About various subjects raised by protestors:

Background on LRDP

. The faculty-comprised Strategic Futures Committee recommended in 2003 that the campus plan for the possibility of growth to 21,000 students by the year 2020. UCSC's 2005 Long-Range Development Plan (LRDP) was prepared in response to this recommendation. This potential growth, later reduced, was designed to serve the state by fostering the campus's academic development and increasing student capacity.

. The enrollment level-established as ceiling in the LRDP and used for environmental analysis in the EIR-was reduced to 19,500 by then Acting Chancellor Blumenthal. This was done in response to campus and community concerns about the impact of UCSC growth and in consultation with UCSC's Academic Senate. UC Regents approved this revised LRDP.

. The 2005 LRDP does not mandate that the campus grow by 4,500 students to a total of 19,500 in the 15 years leading up to 2020. Instead, the LRDP prepares the campus to anticipate the enrollment and workforce needs of a growing state population; the planning document provides a general physical blueprint for that level of growth should campus expansion be needed to serve future California students and fulfill the state's educational mission.

. The 2005 LRDP does not, as suggested, mandate development of 120 acres north of the existing campus core. Approximately 50 of the 120 acres mentioned are located in the existing campus core. If the Biomedical Research Facility is built, it would be constructed on 3 of those 50 acres. (These three acres are currently the site of two parking lots). In the 2005 LRDP, the remaining area-approximately 70 acres-are located north of the existing campus core. This acreage has been reduced from prior LRDPs-going back to the first one, in 1963.

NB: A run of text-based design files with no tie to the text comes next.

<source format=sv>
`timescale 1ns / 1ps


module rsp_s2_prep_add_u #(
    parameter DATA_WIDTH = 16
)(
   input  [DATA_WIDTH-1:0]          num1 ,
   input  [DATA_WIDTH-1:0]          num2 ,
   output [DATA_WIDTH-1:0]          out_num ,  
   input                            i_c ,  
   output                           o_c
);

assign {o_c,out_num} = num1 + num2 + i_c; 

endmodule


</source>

. In the 2005 LRDP, existing and potential development would require approximately 75 fewer acres than was so designated in the previous LRDP (1988). The 2005 LRDP also designates approximately 250 more acres of open space than the previous plan did.

Student involvement in the LRDP process

. The process for producing an updated LRDP began in 2003, before many of today's students enrolled at UCSC. To suggest that students were not involved in the plan's creation is inaccurate. Students served on campus LRDP committees and produced a "student involvement" paper that presented their perspectives.

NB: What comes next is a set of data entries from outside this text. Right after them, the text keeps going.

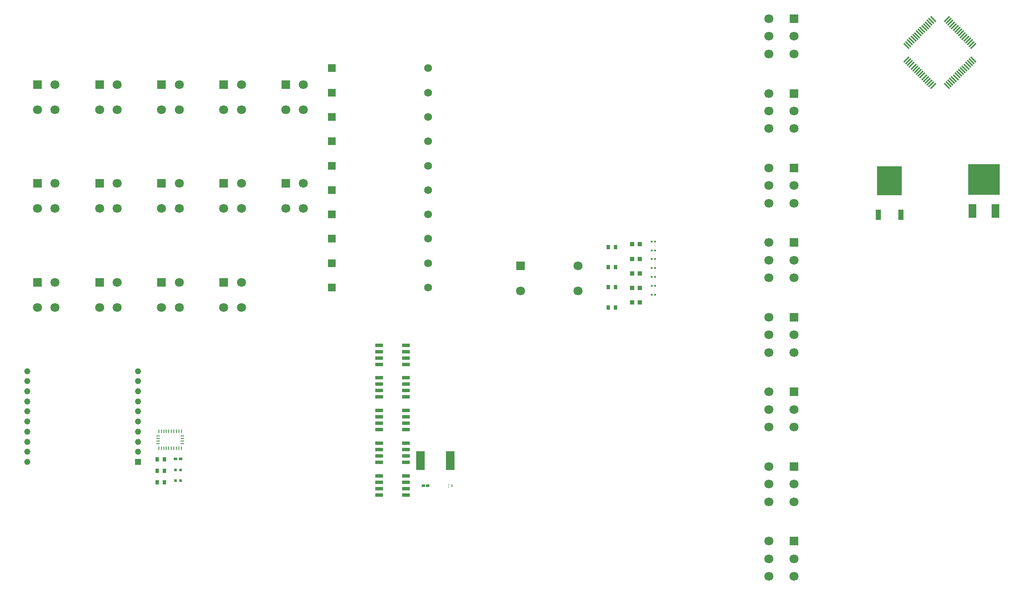
<source format=gbr>
%TF.GenerationSoftware,KiCad,Pcbnew,8.0.4*%
%TF.CreationDate,2024-08-13T00:07:41-07:00*%
%TF.ProjectId,RoboRyo,526f626f-5279-46f2-9e6b-696361645f70,rev?*%
%TF.SameCoordinates,Original*%
%TF.FileFunction,Soldermask,Top*%
%TF.FilePolarity,Negative*%
%FSLAX46Y46*%
G04 Gerber Fmt 4.6, Leading zero omitted, Abs format (unit mm)*
G04 Created by KiCad (PCBNEW 8.0.4) date 2024-08-13 00:07:41*
%MOMM*%
%LPD*%
G01*
G04 APERTURE LIST*
G04 Aperture macros list*
%AMRoundRect*
0 Rectangle with rounded corners*
0 $1 Rounding radius*
0 $2 $3 $4 $5 $6 $7 $8 $9 X,Y pos of 4 corners*
0 Add a 4 corners polygon primitive as box body*
4,1,4,$2,$3,$4,$5,$6,$7,$8,$9,$2,$3,0*
0 Add four circle primitives for the rounded corners*
1,1,$1+$1,$2,$3*
1,1,$1+$1,$4,$5*
1,1,$1+$1,$6,$7*
1,1,$1+$1,$8,$9*
0 Add four rect primitives between the rounded corners*
20,1,$1+$1,$2,$3,$4,$5,0*
20,1,$1+$1,$4,$5,$6,$7,0*
20,1,$1+$1,$6,$7,$8,$9,0*
20,1,$1+$1,$8,$9,$2,$3,0*%
G04 Aperture macros list end*
%ADD10R,1.700000X3.700000*%
%ADD11R,0.700000X0.500000*%
%ADD12R,0.475000X0.500000*%
%ADD13R,0.750000X0.600000*%
%ADD14R,0.650000X0.900000*%
%ADD15R,0.250000X0.150000*%
%ADD16R,0.250000X0.500000*%
%ADD17R,1.500000X0.650000*%
%ADD18R,1.800000X1.800000*%
%ADD19C,1.800000*%
%ADD20R,0.950000X0.950000*%
%ADD21R,1.500000X2.800000*%
%ADD22R,6.300000X6.100000*%
%ADD23R,1.000000X2.100000*%
%ADD24R,4.900000X5.850000*%
%ADD25R,1.214000X1.214000*%
%ADD26C,1.214000*%
%ADD27R,1.575000X1.575000*%
%ADD28C,1.575000*%
%ADD29R,0.730000X0.940000*%
%ADD30R,0.460000X0.420000*%
%ADD31R,0.254000X0.675000*%
%ADD32R,0.675000X0.254000*%
%ADD33RoundRect,0.075000X0.441942X-0.548008X0.548008X-0.441942X-0.441942X0.548008X-0.548008X0.441942X0*%
%ADD34RoundRect,0.075000X-0.441942X-0.548008X0.548008X0.441942X0.441942X0.548008X-0.548008X-0.441942X0*%
G04 APERTURE END LIST*
D10*
%TO.C,S1*%
X115514000Y-114477000D03*
X121414000Y-114477000D03*
%TD*%
D11*
%TO.C,RSL1*%
X116064000Y-119450000D03*
X116964000Y-119450000D03*
%TD*%
D12*
%TO.C,R7*%
X66805000Y-118460000D03*
X67829000Y-118460000D03*
%TD*%
%TO.C,R6*%
X66805000Y-116310000D03*
X67829000Y-116310000D03*
%TD*%
D13*
%TO.C,R5*%
X66767000Y-114160000D03*
X67867000Y-114160000D03*
%TD*%
D14*
%TO.C,R4*%
X152825000Y-83950000D03*
X154275000Y-83950000D03*
%TD*%
%TO.C,R3*%
X152825000Y-79950000D03*
X154275000Y-79950000D03*
%TD*%
%TO.C,R2*%
X152825000Y-75950000D03*
X154275000Y-75950000D03*
%TD*%
%TO.C,R1*%
X152825000Y-71950000D03*
X154275000Y-71950000D03*
%TD*%
D15*
%TO.C,Q7*%
X121089000Y-119325000D03*
X121089000Y-119675000D03*
D16*
X121739000Y-119500000D03*
%TD*%
D17*
%TO.C,Q5*%
X107239000Y-117495000D03*
X107239000Y-118765000D03*
X107239000Y-120035000D03*
X107239000Y-121305000D03*
X112639000Y-121305000D03*
X112639000Y-120035000D03*
X112639000Y-118765000D03*
X112639000Y-117495000D03*
%TD*%
%TO.C,Q4*%
X107239000Y-110995000D03*
X107239000Y-112265000D03*
X107239000Y-113535000D03*
X107239000Y-114805000D03*
X112639000Y-114805000D03*
X112639000Y-113535000D03*
X112639000Y-112265000D03*
X112639000Y-110995000D03*
%TD*%
%TO.C,Q3*%
X107239000Y-104495000D03*
X107239000Y-105765000D03*
X107239000Y-107035000D03*
X107239000Y-108305000D03*
X112639000Y-108305000D03*
X112639000Y-107035000D03*
X112639000Y-105765000D03*
X112639000Y-104495000D03*
%TD*%
%TO.C,Q2*%
X107239000Y-97995000D03*
X107239000Y-99265000D03*
X107239000Y-100535000D03*
X107239000Y-101805000D03*
X112639000Y-101805000D03*
X112639000Y-100535000D03*
X112639000Y-99265000D03*
X112639000Y-97995000D03*
%TD*%
%TO.C,Q1*%
X107239000Y-91495000D03*
X107239000Y-92765000D03*
X107239000Y-94035000D03*
X107239000Y-95305000D03*
X112639000Y-95305000D03*
X112639000Y-94035000D03*
X112639000Y-92765000D03*
X112639000Y-91495000D03*
%TD*%
D18*
%TO.C,PowerIN1*%
X135350000Y-75650000D03*
D19*
X135350000Y-80650000D03*
X146850000Y-75650000D03*
X146850000Y-80650000D03*
%TD*%
D20*
%TO.C,LED1-Y1*%
X157600000Y-83000000D03*
X159100000Y-83000000D03*
%TD*%
%TO.C,LED1-R1*%
X157600000Y-80100000D03*
X159100000Y-80100000D03*
%TD*%
%TO.C,LED1-G1*%
X157600000Y-77200000D03*
X159100000Y-77200000D03*
%TD*%
%TO.C,LED1-B1*%
X157600000Y-74300000D03*
X159100000Y-74300000D03*
%TD*%
%TO.C,LED1-A1*%
X157600000Y-71400000D03*
X159100000Y-71400000D03*
%TD*%
D18*
%TO.C,J8*%
X189750000Y-130499999D03*
D19*
X184750000Y-130499999D03*
X189750000Y-133999999D03*
X184750000Y-133999999D03*
X189750000Y-137499998D03*
X184750001Y-137499999D03*
%TD*%
D18*
%TO.C,J7*%
X189750000Y-100785710D03*
D19*
X184750000Y-100785710D03*
X189750000Y-104285710D03*
X184750000Y-104285710D03*
X189750000Y-107785709D03*
X184750001Y-107785710D03*
%TD*%
D18*
%TO.C,J6*%
X189750000Y-71071426D03*
D19*
X184750000Y-71071426D03*
X189750000Y-74571426D03*
X184750000Y-74571426D03*
X189750000Y-78071425D03*
X184750001Y-78071426D03*
%TD*%
D18*
%TO.C,J5*%
X189750000Y-41357142D03*
D19*
X184750000Y-41357142D03*
X189750000Y-44857142D03*
X184750000Y-44857142D03*
X189750000Y-48357141D03*
X184750001Y-48357142D03*
%TD*%
D18*
%TO.C,J4*%
X189750000Y-115642852D03*
D19*
X184750000Y-115642852D03*
X189750000Y-119142852D03*
X184750000Y-119142852D03*
X189750000Y-122642851D03*
X184750001Y-122642852D03*
%TD*%
D18*
%TO.C,J3*%
X189750000Y-85928568D03*
D19*
X184750000Y-85928568D03*
X189750000Y-89428568D03*
X184750000Y-89428568D03*
X189750000Y-92928567D03*
X184750001Y-92928568D03*
%TD*%
D18*
%TO.C,J2*%
X189750000Y-56214284D03*
D19*
X184750000Y-56214284D03*
X189750000Y-59714284D03*
X184750000Y-59714284D03*
X189750000Y-63214283D03*
X184750001Y-63214284D03*
%TD*%
D18*
%TO.C,J1*%
X189750000Y-26500000D03*
D19*
X184750000Y-26500000D03*
X189750000Y-30000000D03*
X184750000Y-30000000D03*
X189750000Y-33499999D03*
X184750001Y-33500000D03*
%TD*%
D21*
%TO.C,IC3*%
X225214000Y-64750000D03*
D22*
X227500000Y-58500000D03*
D21*
X229786000Y-64750000D03*
%TD*%
D23*
%TO.C,IC2*%
X206470000Y-65550001D03*
X211030000Y-65550001D03*
D24*
X208750000Y-58750000D03*
%TD*%
D25*
%TO.C,IC1*%
X59377000Y-114713000D03*
D26*
X59377000Y-112706000D03*
X59377000Y-110700000D03*
X59377000Y-108693000D03*
X59377000Y-106687000D03*
X59377000Y-104680000D03*
X59377000Y-102673000D03*
X59377000Y-100667000D03*
X59377000Y-98660000D03*
X59377000Y-96654000D03*
X37381000Y-96654000D03*
X37381000Y-98660000D03*
X37381000Y-100667000D03*
X37381000Y-102673000D03*
X37381000Y-104680000D03*
X37381000Y-106687000D03*
X37381000Y-108693000D03*
X37381000Y-110700000D03*
X37381000Y-112706000D03*
X37381000Y-114713000D03*
%TD*%
D18*
%TO.C,DO13*%
X76397000Y-78975000D03*
D19*
X76397000Y-83975000D03*
X79897000Y-78975000D03*
X79897000Y-83975000D03*
%TD*%
D18*
%TO.C,DO12*%
X64057000Y-78975000D03*
D19*
X64057000Y-83975000D03*
X67557000Y-78975000D03*
X67557000Y-83975000D03*
%TD*%
D18*
%TO.C,DO11*%
X51717000Y-78975000D03*
D19*
X51717000Y-83975000D03*
X55217000Y-78975000D03*
X55217000Y-83975000D03*
%TD*%
D18*
%TO.C,DO10*%
X39377000Y-78975000D03*
D19*
X39377000Y-83975000D03*
X42877000Y-78975000D03*
X42877000Y-83975000D03*
%TD*%
D18*
%TO.C,DO9*%
X88737000Y-59300000D03*
D19*
X88737000Y-64300000D03*
X92237000Y-59300000D03*
X92237000Y-64300000D03*
%TD*%
D18*
%TO.C,DO8*%
X76397000Y-59300000D03*
D19*
X76397000Y-64300000D03*
X79897000Y-59300000D03*
X79897000Y-64300000D03*
%TD*%
D18*
%TO.C,DO7*%
X64057000Y-59300000D03*
D19*
X64057000Y-64300000D03*
X67557000Y-59300000D03*
X67557000Y-64300000D03*
%TD*%
D18*
%TO.C,DO6*%
X51717000Y-59300000D03*
D19*
X51717000Y-64300000D03*
X55217000Y-59300000D03*
X55217000Y-64300000D03*
%TD*%
D18*
%TO.C,DO5*%
X39377000Y-59300000D03*
D19*
X39377000Y-64300000D03*
X42877000Y-59300000D03*
X42877000Y-64300000D03*
%TD*%
D18*
%TO.C,DO4*%
X88737000Y-39625000D03*
D19*
X88737000Y-44625000D03*
X92237000Y-39625000D03*
X92237000Y-44625000D03*
%TD*%
D18*
%TO.C,DO3*%
X76397000Y-39625000D03*
D19*
X76397000Y-44625000D03*
X79897000Y-39625000D03*
X79897000Y-44625000D03*
%TD*%
D18*
%TO.C,DO2*%
X64057000Y-39625000D03*
D19*
X64057000Y-44625000D03*
X67557000Y-39625000D03*
X67557000Y-44625000D03*
%TD*%
D18*
%TO.C,DO1*%
X51717000Y-39625000D03*
D19*
X51717000Y-44625000D03*
X55217000Y-39625000D03*
X55217000Y-44625000D03*
%TD*%
D27*
%TO.C,D12*%
X97900000Y-80000000D03*
D28*
X117000000Y-80000000D03*
%TD*%
D27*
%TO.C,D11*%
X97900000Y-75150000D03*
D28*
X117000000Y-75150000D03*
%TD*%
D27*
%TO.C,D10*%
X97900000Y-70300000D03*
D28*
X117000000Y-70300000D03*
%TD*%
D27*
%TO.C,D9*%
X97900000Y-65450000D03*
D28*
X117000000Y-65450000D03*
%TD*%
D27*
%TO.C,D8*%
X97900000Y-60600000D03*
D28*
X117000000Y-60600000D03*
%TD*%
D27*
%TO.C,D7*%
X97900000Y-55750000D03*
D28*
X117000000Y-55750000D03*
%TD*%
D27*
%TO.C,D6*%
X97900000Y-50900000D03*
D28*
X117000000Y-50900000D03*
%TD*%
D27*
%TO.C,D3*%
X97900000Y-46050000D03*
D28*
X117000000Y-46050000D03*
%TD*%
D27*
%TO.C,D2*%
X97900000Y-41200000D03*
D28*
X117000000Y-41200000D03*
%TD*%
D27*
%TO.C,D1*%
X97900000Y-36350000D03*
D28*
X117000000Y-36350000D03*
%TD*%
D18*
%TO.C,CAN1*%
X39377000Y-39625000D03*
D19*
X39377000Y-44625000D03*
X42877000Y-39625000D03*
X42877000Y-44625000D03*
%TD*%
D29*
%TO.C,C16*%
X63157000Y-118810000D03*
X64577000Y-118810000D03*
%TD*%
%TO.C,C14*%
X63157000Y-116520000D03*
X64577000Y-116520000D03*
%TD*%
D30*
%TO.C,C13*%
X161455000Y-81455000D03*
X162115000Y-81455000D03*
%TD*%
%TO.C,C9*%
X161455000Y-79685000D03*
X162115000Y-79685000D03*
%TD*%
%TO.C,C6*%
X161455000Y-77915000D03*
X162115000Y-77915000D03*
%TD*%
%TO.C,C5*%
X161455000Y-76145000D03*
X162115000Y-76145000D03*
%TD*%
%TO.C,C4*%
X161455000Y-74375000D03*
X162115000Y-74375000D03*
%TD*%
%TO.C,C3*%
X161455000Y-72605000D03*
X162115000Y-72605000D03*
%TD*%
%TO.C,C2*%
X161455000Y-70835000D03*
X162115000Y-70835000D03*
%TD*%
D29*
%TO.C,C1*%
X63157000Y-114230000D03*
X64577000Y-114230000D03*
%TD*%
D31*
%TO.C,U4*%
X63487000Y-108652500D03*
D32*
X63349500Y-109565000D03*
X63349500Y-110065000D03*
X63349500Y-110565000D03*
X63349500Y-111065000D03*
D31*
X63487000Y-111977500D03*
X63987000Y-111977500D03*
X64487000Y-111977500D03*
X64987000Y-111977500D03*
X65487000Y-111977500D03*
X65987000Y-111977500D03*
X66487000Y-111977500D03*
X66987000Y-111977500D03*
X67487000Y-111977500D03*
X67987000Y-111977500D03*
D32*
X68124500Y-111065000D03*
X68124500Y-110565000D03*
X68124500Y-110065000D03*
X68124500Y-109565000D03*
D31*
X67987000Y-108652500D03*
X67487000Y-108652500D03*
X66987000Y-108652500D03*
X66487000Y-108652500D03*
X65987000Y-108652500D03*
X65487000Y-108652500D03*
X64987000Y-108652500D03*
X64487000Y-108652500D03*
X63987000Y-108652500D03*
%TD*%
D33*
%TO.C,U1*%
X212085519Y-31888819D03*
X212439072Y-31535266D03*
X212792625Y-31181713D03*
X213146179Y-30828159D03*
X213499732Y-30474606D03*
X213853286Y-30121052D03*
X214206839Y-29767499D03*
X214560392Y-29413946D03*
X214913946Y-29060392D03*
X215267499Y-28706839D03*
X215621052Y-28353286D03*
X215974606Y-27999732D03*
X216328159Y-27646179D03*
X216681713Y-27292625D03*
X217035266Y-26939072D03*
X217388819Y-26585519D03*
D34*
X220111181Y-26585519D03*
X220464734Y-26939072D03*
X220818287Y-27292625D03*
X221171841Y-27646179D03*
X221525394Y-27999732D03*
X221878948Y-28353286D03*
X222232501Y-28706839D03*
X222586054Y-29060392D03*
X222939608Y-29413946D03*
X223293161Y-29767499D03*
X223646714Y-30121052D03*
X224000268Y-30474606D03*
X224353821Y-30828159D03*
X224707375Y-31181713D03*
X225060928Y-31535266D03*
X225414481Y-31888819D03*
D33*
X225414481Y-34611181D03*
X225060928Y-34964734D03*
X224707375Y-35318287D03*
X224353821Y-35671841D03*
X224000268Y-36025394D03*
X223646714Y-36378948D03*
X223293161Y-36732501D03*
X222939608Y-37086054D03*
X222586054Y-37439608D03*
X222232501Y-37793161D03*
X221878948Y-38146714D03*
X221525394Y-38500268D03*
X221171841Y-38853821D03*
X220818287Y-39207375D03*
X220464734Y-39560928D03*
X220111181Y-39914481D03*
D34*
X217388819Y-39914481D03*
X217035266Y-39560928D03*
X216681713Y-39207375D03*
X216328159Y-38853821D03*
X215974606Y-38500268D03*
X215621052Y-38146714D03*
X215267499Y-37793161D03*
X214913946Y-37439608D03*
X214560392Y-37086054D03*
X214206839Y-36732501D03*
X213853286Y-36378948D03*
X213499732Y-36025394D03*
X213146179Y-35671841D03*
X212792625Y-35318287D03*
X212439072Y-34964734D03*
X212085519Y-34611181D03*
%TD*%
M02*

</source>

State investment in science and non-science fields

. Contrary to suggestions made by protestors, the Biomedical building-like all other academic buildings on this campus-is paid for by state funds (taxpayer dollars). State bond funds also have provided planning and construction money for the:

- Humanities and Social Sciences Facility, which opened last year, providing 51,140 asf of instructional and office space.

- Digital Arts Facility, now under construction to provide 27,000 asq of studio, instructional, and research space.

- McHenry Library Addition, under construction to provide space for a growing collection of print and electronic materials in the humanities, social sciences, the arts, and special collections-and an infrastructure to give students and faculty access to electronic resources and services.

Information on Biomedical Sciences Facility

. The environmental review for this building was conducted under the auspices of the 2005 LRDP. Because the 2005 LRDP has been stalled by litigation, the campus has no current timetable for construction of the Biomedical building.

. Community leaders, even some critics of UCSC's LRDP, believe that the Biomedical Sciences Facility will not only serve our students but generate meaningful research in areas such as public health and provide economic opportunities in biotechnology research in the Santa Cruz area.

. A research building, such as this one, provides opportunities for undergraduates and graduate students to participate in research and scholarly activities. Such facilities are essential for recruiting outstanding faculty, expanding programs such as UCSC's undergraduate major in health sciences, and attracting graduate students who will help meet the state's need for highly trained professionals.